# Work instructions:
Give the records again. Keep them exact and leave out the images.

# Dataset entries:
========================================

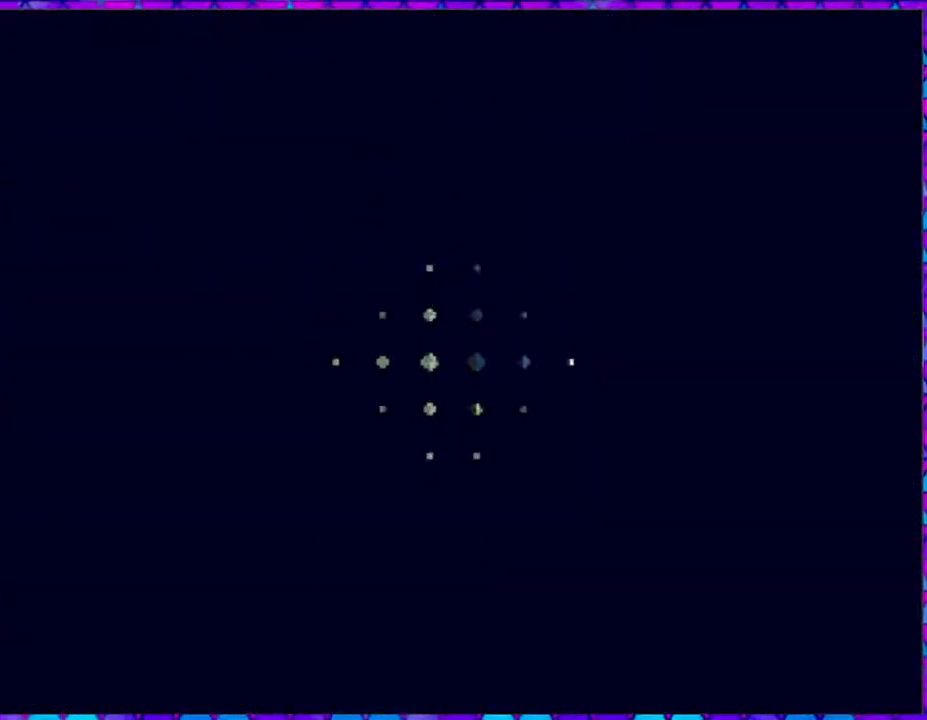
{"buttons": [], "right_stick": "center", "events": []}
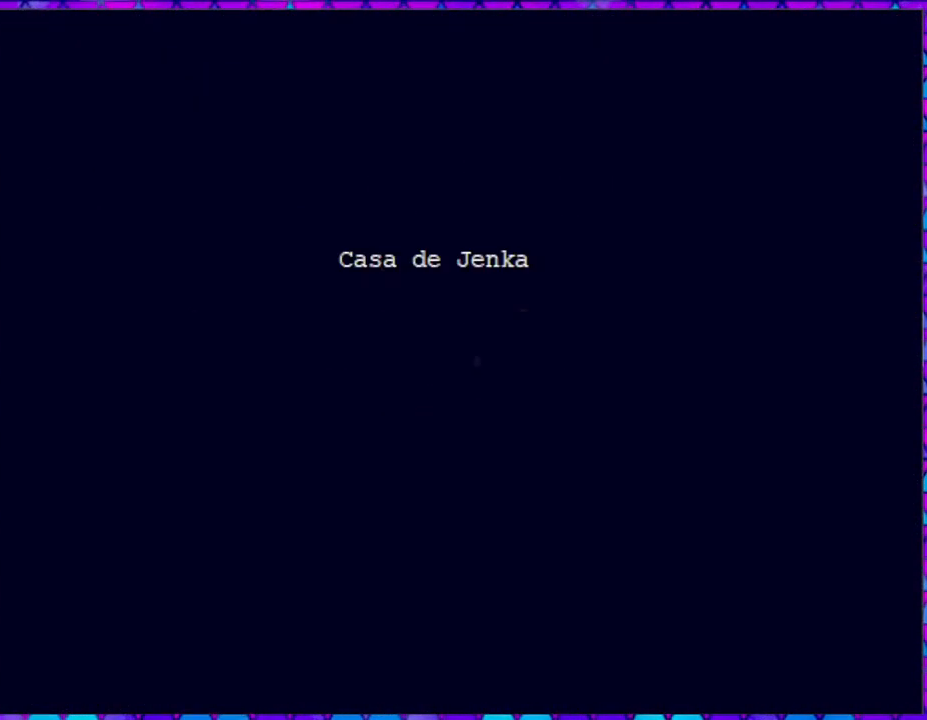
{"buttons": [], "right_stick": "center", "events": []}
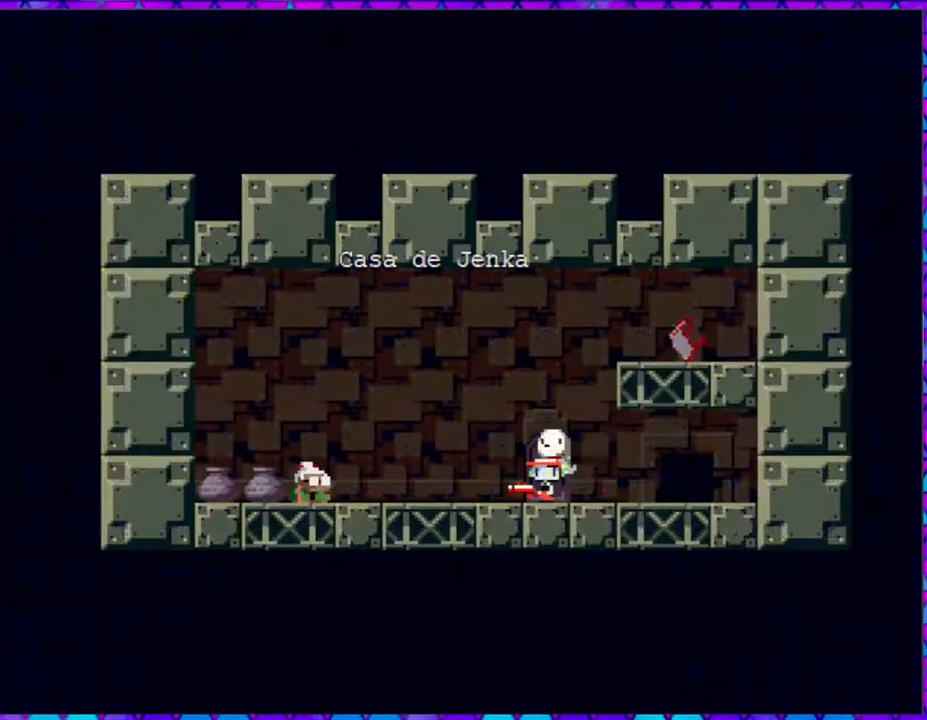
{"buttons": [], "right_stick": "center", "events": []}
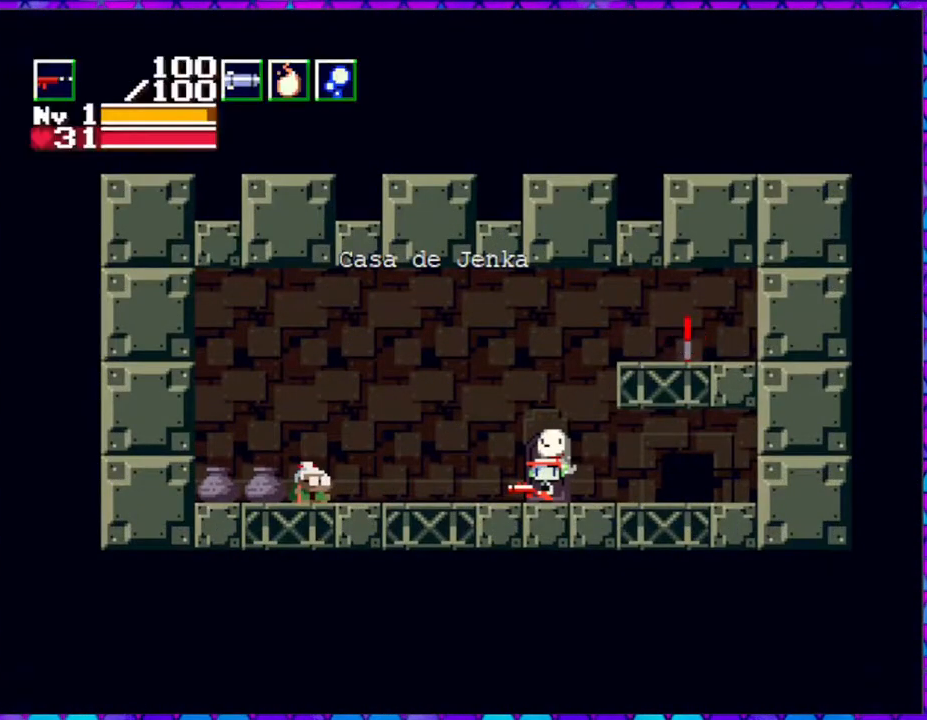
{"buttons": [], "right_stick": "center", "events": []}
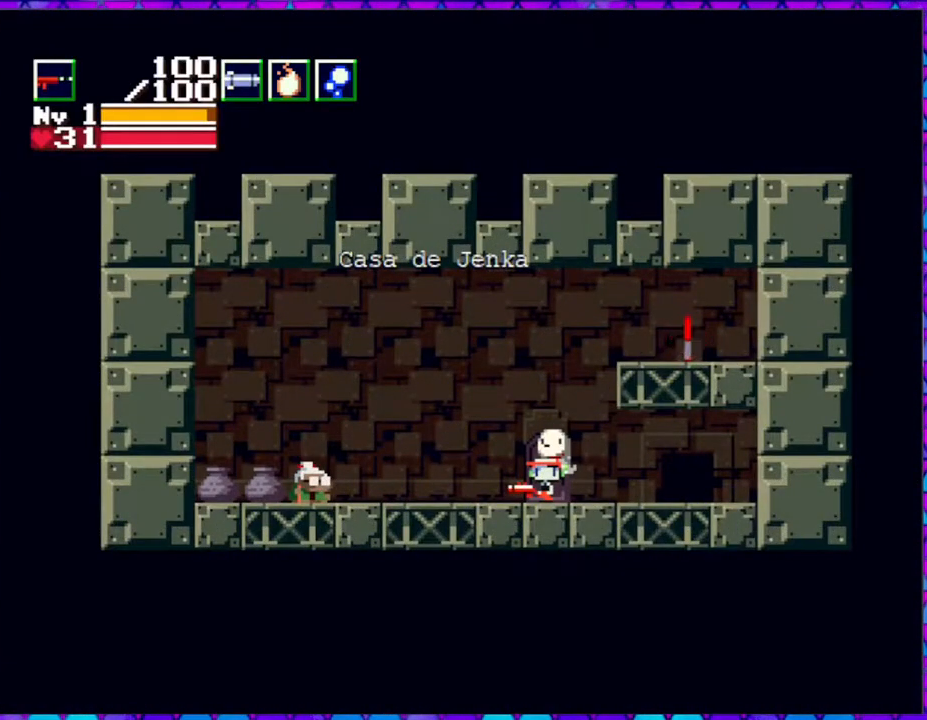
{"buttons": ["DPAD_LEFT"], "right_stick": "center", "events": [[33, "DPAD_LEFT", "down"]]}
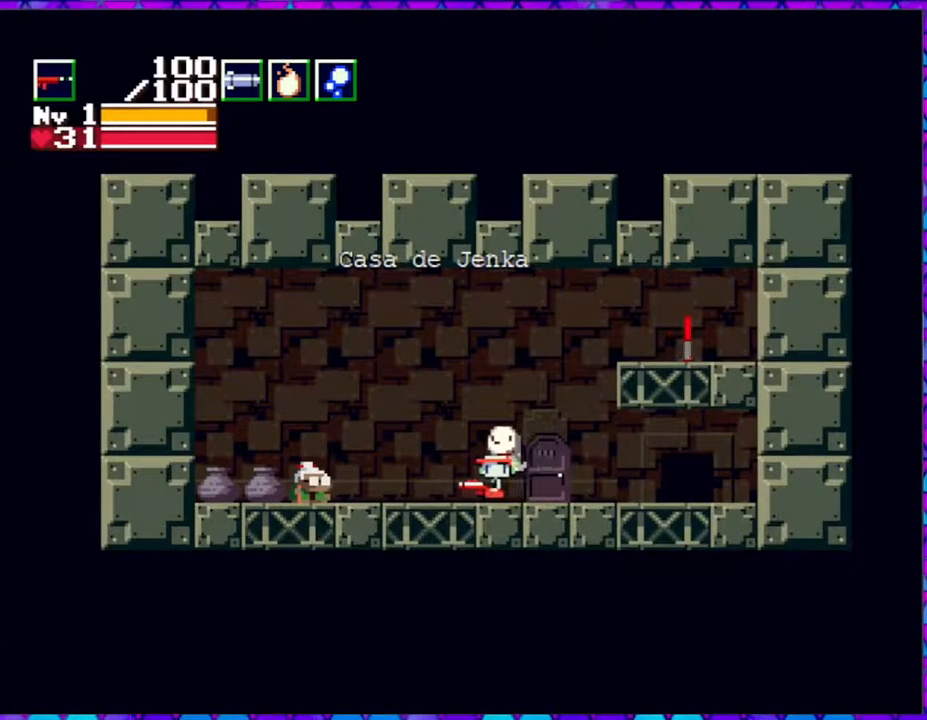
{"buttons": ["DPAD_LEFT"], "right_stick": "center", "events": []}
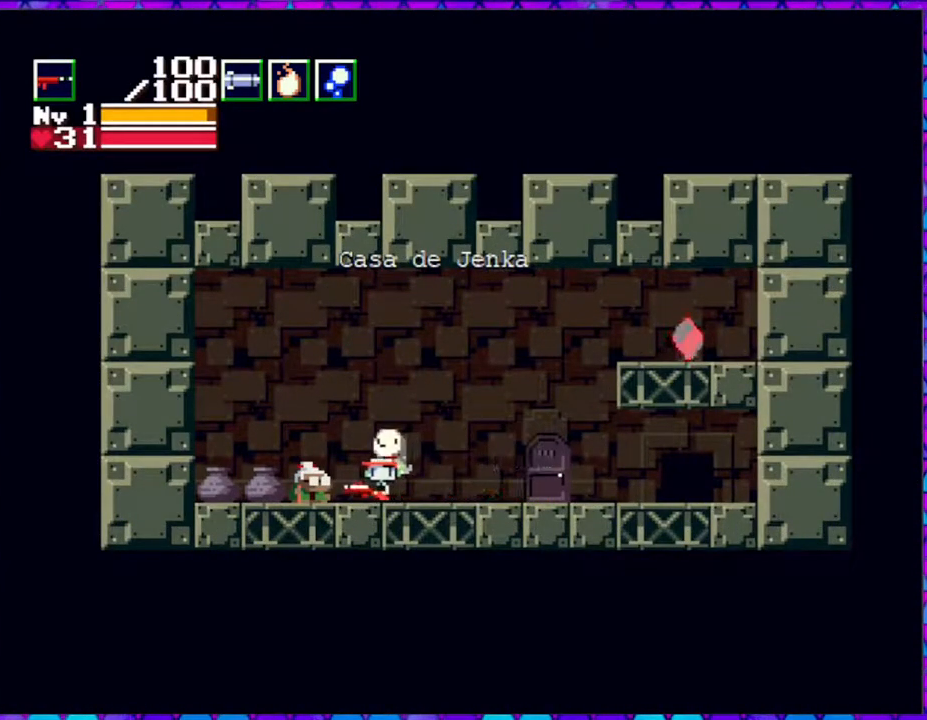
{"buttons": [], "right_stick": "center", "events": [[133, "DPAD_LEFT", "up"], [217, "DPAD_DOWN", "down"], [317, "DPAD_DOWN", "up"]]}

========================================

# Task answer:
{"buttons": [], "right_stick": "center", "events": []}
{"buttons": [], "right_stick": "center", "events": []}
{"buttons": [], "right_stick": "center", "events": []}
{"buttons": [], "right_stick": "center", "events": []}
{"buttons": ["DPAD_LEFT"], "right_stick": "center", "events": [[33, "DPAD_LEFT", "down"]]}
{"buttons": ["DPAD_LEFT"], "right_stick": "center", "events": []}
{"buttons": [], "right_stick": "center", "events": [[133, "DPAD_LEFT", "up"], [217, "DPAD_DOWN", "down"], [317, "DPAD_DOWN", "up"]]}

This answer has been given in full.